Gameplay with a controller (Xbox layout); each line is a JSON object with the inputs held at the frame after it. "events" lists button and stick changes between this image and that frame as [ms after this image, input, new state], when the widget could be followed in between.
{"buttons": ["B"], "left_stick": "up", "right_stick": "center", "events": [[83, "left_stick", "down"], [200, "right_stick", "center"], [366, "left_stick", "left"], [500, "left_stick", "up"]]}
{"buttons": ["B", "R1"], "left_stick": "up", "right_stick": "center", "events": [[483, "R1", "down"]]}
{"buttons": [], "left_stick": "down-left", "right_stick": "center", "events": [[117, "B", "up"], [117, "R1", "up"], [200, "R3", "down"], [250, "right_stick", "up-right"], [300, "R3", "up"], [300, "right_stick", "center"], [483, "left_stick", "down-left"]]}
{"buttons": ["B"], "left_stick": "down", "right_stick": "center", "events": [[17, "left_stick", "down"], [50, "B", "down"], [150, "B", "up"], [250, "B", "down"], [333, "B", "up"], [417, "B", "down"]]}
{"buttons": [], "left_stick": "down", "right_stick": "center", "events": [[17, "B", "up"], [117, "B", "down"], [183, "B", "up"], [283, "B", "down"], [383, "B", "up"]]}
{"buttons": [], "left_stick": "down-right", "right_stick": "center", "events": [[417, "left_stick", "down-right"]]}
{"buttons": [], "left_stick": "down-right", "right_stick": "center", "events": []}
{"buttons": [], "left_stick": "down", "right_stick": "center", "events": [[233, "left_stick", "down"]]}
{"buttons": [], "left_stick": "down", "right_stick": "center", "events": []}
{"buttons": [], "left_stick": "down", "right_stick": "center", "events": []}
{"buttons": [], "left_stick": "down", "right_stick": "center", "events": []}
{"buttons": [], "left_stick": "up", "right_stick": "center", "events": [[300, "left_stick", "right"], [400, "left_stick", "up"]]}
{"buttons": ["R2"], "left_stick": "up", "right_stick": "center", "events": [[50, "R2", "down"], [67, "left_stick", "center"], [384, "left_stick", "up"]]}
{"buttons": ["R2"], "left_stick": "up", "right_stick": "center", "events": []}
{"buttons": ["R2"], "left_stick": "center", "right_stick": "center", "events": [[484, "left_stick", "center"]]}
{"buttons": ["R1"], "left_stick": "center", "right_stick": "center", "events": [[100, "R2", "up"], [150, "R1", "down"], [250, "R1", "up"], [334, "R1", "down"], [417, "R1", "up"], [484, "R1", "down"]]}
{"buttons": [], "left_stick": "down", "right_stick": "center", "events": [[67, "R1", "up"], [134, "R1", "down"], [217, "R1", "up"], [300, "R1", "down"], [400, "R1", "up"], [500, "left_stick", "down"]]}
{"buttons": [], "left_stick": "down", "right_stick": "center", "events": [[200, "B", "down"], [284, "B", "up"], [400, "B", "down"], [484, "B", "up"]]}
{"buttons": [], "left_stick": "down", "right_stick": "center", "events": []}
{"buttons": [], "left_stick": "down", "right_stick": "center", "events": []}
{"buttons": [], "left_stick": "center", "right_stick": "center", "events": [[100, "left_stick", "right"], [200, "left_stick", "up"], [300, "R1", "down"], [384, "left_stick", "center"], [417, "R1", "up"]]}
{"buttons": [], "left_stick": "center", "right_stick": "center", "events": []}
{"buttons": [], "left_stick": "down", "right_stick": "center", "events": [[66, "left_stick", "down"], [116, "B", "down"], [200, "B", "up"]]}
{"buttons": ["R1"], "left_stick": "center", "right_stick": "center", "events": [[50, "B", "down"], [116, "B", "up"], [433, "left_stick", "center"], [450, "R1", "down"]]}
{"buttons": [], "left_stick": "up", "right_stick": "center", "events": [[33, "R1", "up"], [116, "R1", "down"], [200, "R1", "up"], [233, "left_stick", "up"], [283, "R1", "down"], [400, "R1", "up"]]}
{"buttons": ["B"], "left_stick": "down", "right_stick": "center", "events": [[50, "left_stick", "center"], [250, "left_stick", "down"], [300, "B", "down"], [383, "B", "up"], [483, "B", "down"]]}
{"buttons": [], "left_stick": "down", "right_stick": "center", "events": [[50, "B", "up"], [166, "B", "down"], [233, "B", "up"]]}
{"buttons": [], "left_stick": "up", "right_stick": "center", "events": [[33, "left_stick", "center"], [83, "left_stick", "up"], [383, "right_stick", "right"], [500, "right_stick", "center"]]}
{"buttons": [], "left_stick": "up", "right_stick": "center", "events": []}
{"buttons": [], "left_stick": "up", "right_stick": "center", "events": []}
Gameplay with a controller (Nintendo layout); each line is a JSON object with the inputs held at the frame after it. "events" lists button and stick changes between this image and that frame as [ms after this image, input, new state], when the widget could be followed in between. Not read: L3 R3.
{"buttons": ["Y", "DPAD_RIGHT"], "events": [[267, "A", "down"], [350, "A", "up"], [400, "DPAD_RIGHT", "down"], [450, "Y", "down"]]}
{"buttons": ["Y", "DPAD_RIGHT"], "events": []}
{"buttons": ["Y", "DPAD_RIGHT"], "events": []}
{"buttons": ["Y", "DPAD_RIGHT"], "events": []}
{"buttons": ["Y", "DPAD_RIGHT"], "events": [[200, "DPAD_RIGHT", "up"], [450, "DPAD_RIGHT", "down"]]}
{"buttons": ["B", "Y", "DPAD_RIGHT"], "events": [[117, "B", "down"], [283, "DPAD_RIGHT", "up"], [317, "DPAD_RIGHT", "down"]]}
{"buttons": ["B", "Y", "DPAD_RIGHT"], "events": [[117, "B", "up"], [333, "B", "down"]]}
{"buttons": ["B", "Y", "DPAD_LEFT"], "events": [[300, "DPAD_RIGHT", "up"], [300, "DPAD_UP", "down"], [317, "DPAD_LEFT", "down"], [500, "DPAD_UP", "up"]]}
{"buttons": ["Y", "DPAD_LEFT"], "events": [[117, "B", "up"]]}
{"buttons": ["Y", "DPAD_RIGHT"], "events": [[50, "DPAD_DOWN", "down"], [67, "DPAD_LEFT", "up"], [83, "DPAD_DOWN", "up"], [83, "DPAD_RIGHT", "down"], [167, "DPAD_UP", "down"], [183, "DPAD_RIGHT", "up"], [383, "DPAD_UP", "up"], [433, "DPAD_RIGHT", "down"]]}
--------------------------------------------------
-- Your task --
The full listing has to be duplicated exactly.

-- Answer box --
Gameplay with a controller (Xbox layout); each line is a JSON object with the inputs held at the frame after it. "events" lists button and stick changes between this image and that frame as [ms after this image, input, new state], when the widget could be followed in between.
{"buttons": ["B"], "left_stick": "up", "right_stick": "center", "events": [[83, "left_stick", "down"], [200, "right_stick", "center"], [366, "left_stick", "left"], [500, "left_stick", "up"]]}
{"buttons": ["B", "R1"], "left_stick": "up", "right_stick": "center", "events": [[483, "R1", "down"]]}
{"buttons": [], "left_stick": "down-left", "right_stick": "center", "events": [[117, "B", "up"], [117, "R1", "up"], [200, "R3", "down"], [250, "right_stick", "up-right"], [300, "R3", "up"], [300, "right_stick", "center"], [483, "left_stick", "down-left"]]}
{"buttons": ["B"], "left_stick": "down", "right_stick": "center", "events": [[17, "left_stick", "down"], [50, "B", "down"], [150, "B", "up"], [250, "B", "down"], [333, "B", "up"], [417, "B", "down"]]}
{"buttons": [], "left_stick": "down", "right_stick": "center", "events": [[17, "B", "up"], [117, "B", "down"], [183, "B", "up"], [283, "B", "down"], [383, "B", "up"]]}
{"buttons": [], "left_stick": "down-right", "right_stick": "center", "events": [[417, "left_stick", "down-right"]]}
{"buttons": [], "left_stick": "down-right", "right_stick": "center", "events": []}
{"buttons": [], "left_stick": "down", "right_stick": "center", "events": [[233, "left_stick", "down"]]}
{"buttons": [], "left_stick": "down", "right_stick": "center", "events": []}
{"buttons": [], "left_stick": "down", "right_stick": "center", "events": []}
{"buttons": [], "left_stick": "down", "right_stick": "center", "events": []}
{"buttons": [], "left_stick": "up", "right_stick": "center", "events": [[300, "left_stick", "right"], [400, "left_stick", "up"]]}
{"buttons": ["R2"], "left_stick": "up", "right_stick": "center", "events": [[50, "R2", "down"], [67, "left_stick", "center"], [384, "left_stick", "up"]]}
{"buttons": ["R2"], "left_stick": "up", "right_stick": "center", "events": []}
{"buttons": ["R2"], "left_stick": "center", "right_stick": "center", "events": [[484, "left_stick", "center"]]}
{"buttons": ["R1"], "left_stick": "center", "right_stick": "center", "events": [[100, "R2", "up"], [150, "R1", "down"], [250, "R1", "up"], [334, "R1", "down"], [417, "R1", "up"], [484, "R1", "down"]]}
{"buttons": [], "left_stick": "down", "right_stick": "center", "events": [[67, "R1", "up"], [134, "R1", "down"], [217, "R1", "up"], [300, "R1", "down"], [400, "R1", "up"], [500, "left_stick", "down"]]}
{"buttons": [], "left_stick": "down", "right_stick": "center", "events": [[200, "B", "down"], [284, "B", "up"], [400, "B", "down"], [484, "B", "up"]]}
{"buttons": [], "left_stick": "down", "right_stick": "center", "events": []}
{"buttons": [], "left_stick": "down", "right_stick": "center", "events": []}
{"buttons": [], "left_stick": "center", "right_stick": "center", "events": [[100, "left_stick", "right"], [200, "left_stick", "up"], [300, "R1", "down"], [384, "left_stick", "center"], [417, "R1", "up"]]}
{"buttons": [], "left_stick": "center", "right_stick": "center", "events": []}
{"buttons": [], "left_stick": "down", "right_stick": "center", "events": [[66, "left_stick", "down"], [116, "B", "down"], [200, "B", "up"]]}
{"buttons": ["R1"], "left_stick": "center", "right_stick": "center", "events": [[50, "B", "down"], [116, "B", "up"], [433, "left_stick", "center"], [450, "R1", "down"]]}
{"buttons": [], "left_stick": "up", "right_stick": "center", "events": [[33, "R1", "up"], [116, "R1", "down"], [200, "R1", "up"], [233, "left_stick", "up"], [283, "R1", "down"], [400, "R1", "up"]]}
{"buttons": ["B"], "left_stick": "down", "right_stick": "center", "events": [[50, "left_stick", "center"], [250, "left_stick", "down"], [300, "B", "down"], [383, "B", "up"], [483, "B", "down"]]}
{"buttons": [], "left_stick": "down", "right_stick": "center", "events": [[50, "B", "up"], [166, "B", "down"], [233, "B", "up"]]}
{"buttons": [], "left_stick": "up", "right_stick": "center", "events": [[33, "left_stick", "center"], [83, "left_stick", "up"], [383, "right_stick", "right"], [500, "right_stick", "center"]]}
{"buttons": [], "left_stick": "up", "right_stick": "center", "events": []}
{"buttons": [], "left_stick": "up", "right_stick": "center", "events": []}
Gameplay with a controller (Nintendo layout); each line is a JSON object with the inputs held at the frame after it. "events" lists button and stick changes between this image and that frame as [ms after this image, input, new state], when the widget could be followed in between. Not read: L3 R3.
{"buttons": ["Y", "DPAD_RIGHT"], "events": [[267, "A", "down"], [350, "A", "up"], [400, "DPAD_RIGHT", "down"], [450, "Y", "down"]]}
{"buttons": ["Y", "DPAD_RIGHT"], "events": []}
{"buttons": ["Y", "DPAD_RIGHT"], "events": []}
{"buttons": ["Y", "DPAD_RIGHT"], "events": []}
{"buttons": ["Y", "DPAD_RIGHT"], "events": [[200, "DPAD_RIGHT", "up"], [450, "DPAD_RIGHT", "down"]]}
{"buttons": ["B", "Y", "DPAD_RIGHT"], "events": [[117, "B", "down"], [283, "DPAD_RIGHT", "up"], [317, "DPAD_RIGHT", "down"]]}
{"buttons": ["B", "Y", "DPAD_RIGHT"], "events": [[117, "B", "up"], [333, "B", "down"]]}
{"buttons": ["B", "Y", "DPAD_LEFT"], "events": [[300, "DPAD_RIGHT", "up"], [300, "DPAD_UP", "down"], [317, "DPAD_LEFT", "down"], [500, "DPAD_UP", "up"]]}
{"buttons": ["Y", "DPAD_LEFT"], "events": [[117, "B", "up"]]}
{"buttons": ["Y", "DPAD_RIGHT"], "events": [[50, "DPAD_DOWN", "down"], [67, "DPAD_LEFT", "up"], [83, "DPAD_DOWN", "up"], [83, "DPAD_RIGHT", "down"], [167, "DPAD_UP", "down"], [183, "DPAD_RIGHT", "up"], [383, "DPAD_UP", "up"], [433, "DPAD_RIGHT", "down"]]}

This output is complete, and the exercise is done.